A prophecy of a different kind is famous because of its reappearance in the New Testament, with a Christian application. The author of the First Gospel, traditionally Matthew, begins his story with the pregnancy of Jesus’ mother, Mary. It was a Christian tenet that she conceived with no sexual relationship; Jesus, as the divine Son of the heavenly Father, had no human progenitor; Mary was a virgin, and her husband, Joseph, was a foster parent only. To confirm this miracle, Matthew (as we may call him) finds it predicted in Isaiah 7:14, which he quotes: “Behold, a virgin shall conceive and bear a son, and his name shall be called Emmanuel.” Which, Matthew correctly explains, means “God with us.” Isaiah says it, almost exactly, but the word translated “virgin” does not necessarily mean that.

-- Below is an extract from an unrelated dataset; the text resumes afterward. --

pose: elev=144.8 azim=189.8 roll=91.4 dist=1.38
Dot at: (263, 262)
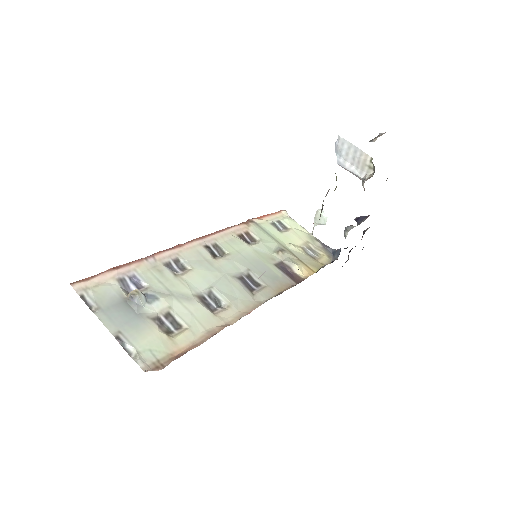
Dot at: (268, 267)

He uses a rare Hebrew noun, ‘almah, denoting simply a young woman. The few others who are called so do happen to be virgins, but virginity is not inherent. The Greek Old Testament, the Septuagint, has parthenos, which is generally rendered “virgin,” but the meaning of the text remains imprecise, and

the meaning Matthew discerns in it was never demonstrably there.
In the context, Isaiah is not looking ahead to a miracle 700 years hence; he is proclaiming a divine pledge about the normal birth of a royal heir, who will carry on the line of King David. Nevertheless, here, as in some other scriptural prophecies, there may be a sort of inspired ambiguity. The attention drawn to the unusually described “young woman,” the mother, is a little curious; so is “God with us,” not strictly a name but a designation, more apt to Jesus than to anyone in Isaiah’s day. Christians could claim justification in detecting a second, deeper meaning, elucidated by the advent of Mary’s son. The same happens in other Christian applications of older texts. These are seen as containing prophecies of Christ that are, so to speak, encoded. No one at the time would have seen them as prophetic of him—in some cases, no one would have seen them as prophetic at all—but their complete sense is held to emerge when they are read with him in mind, and therefore they are considered to be foreshadowings of him.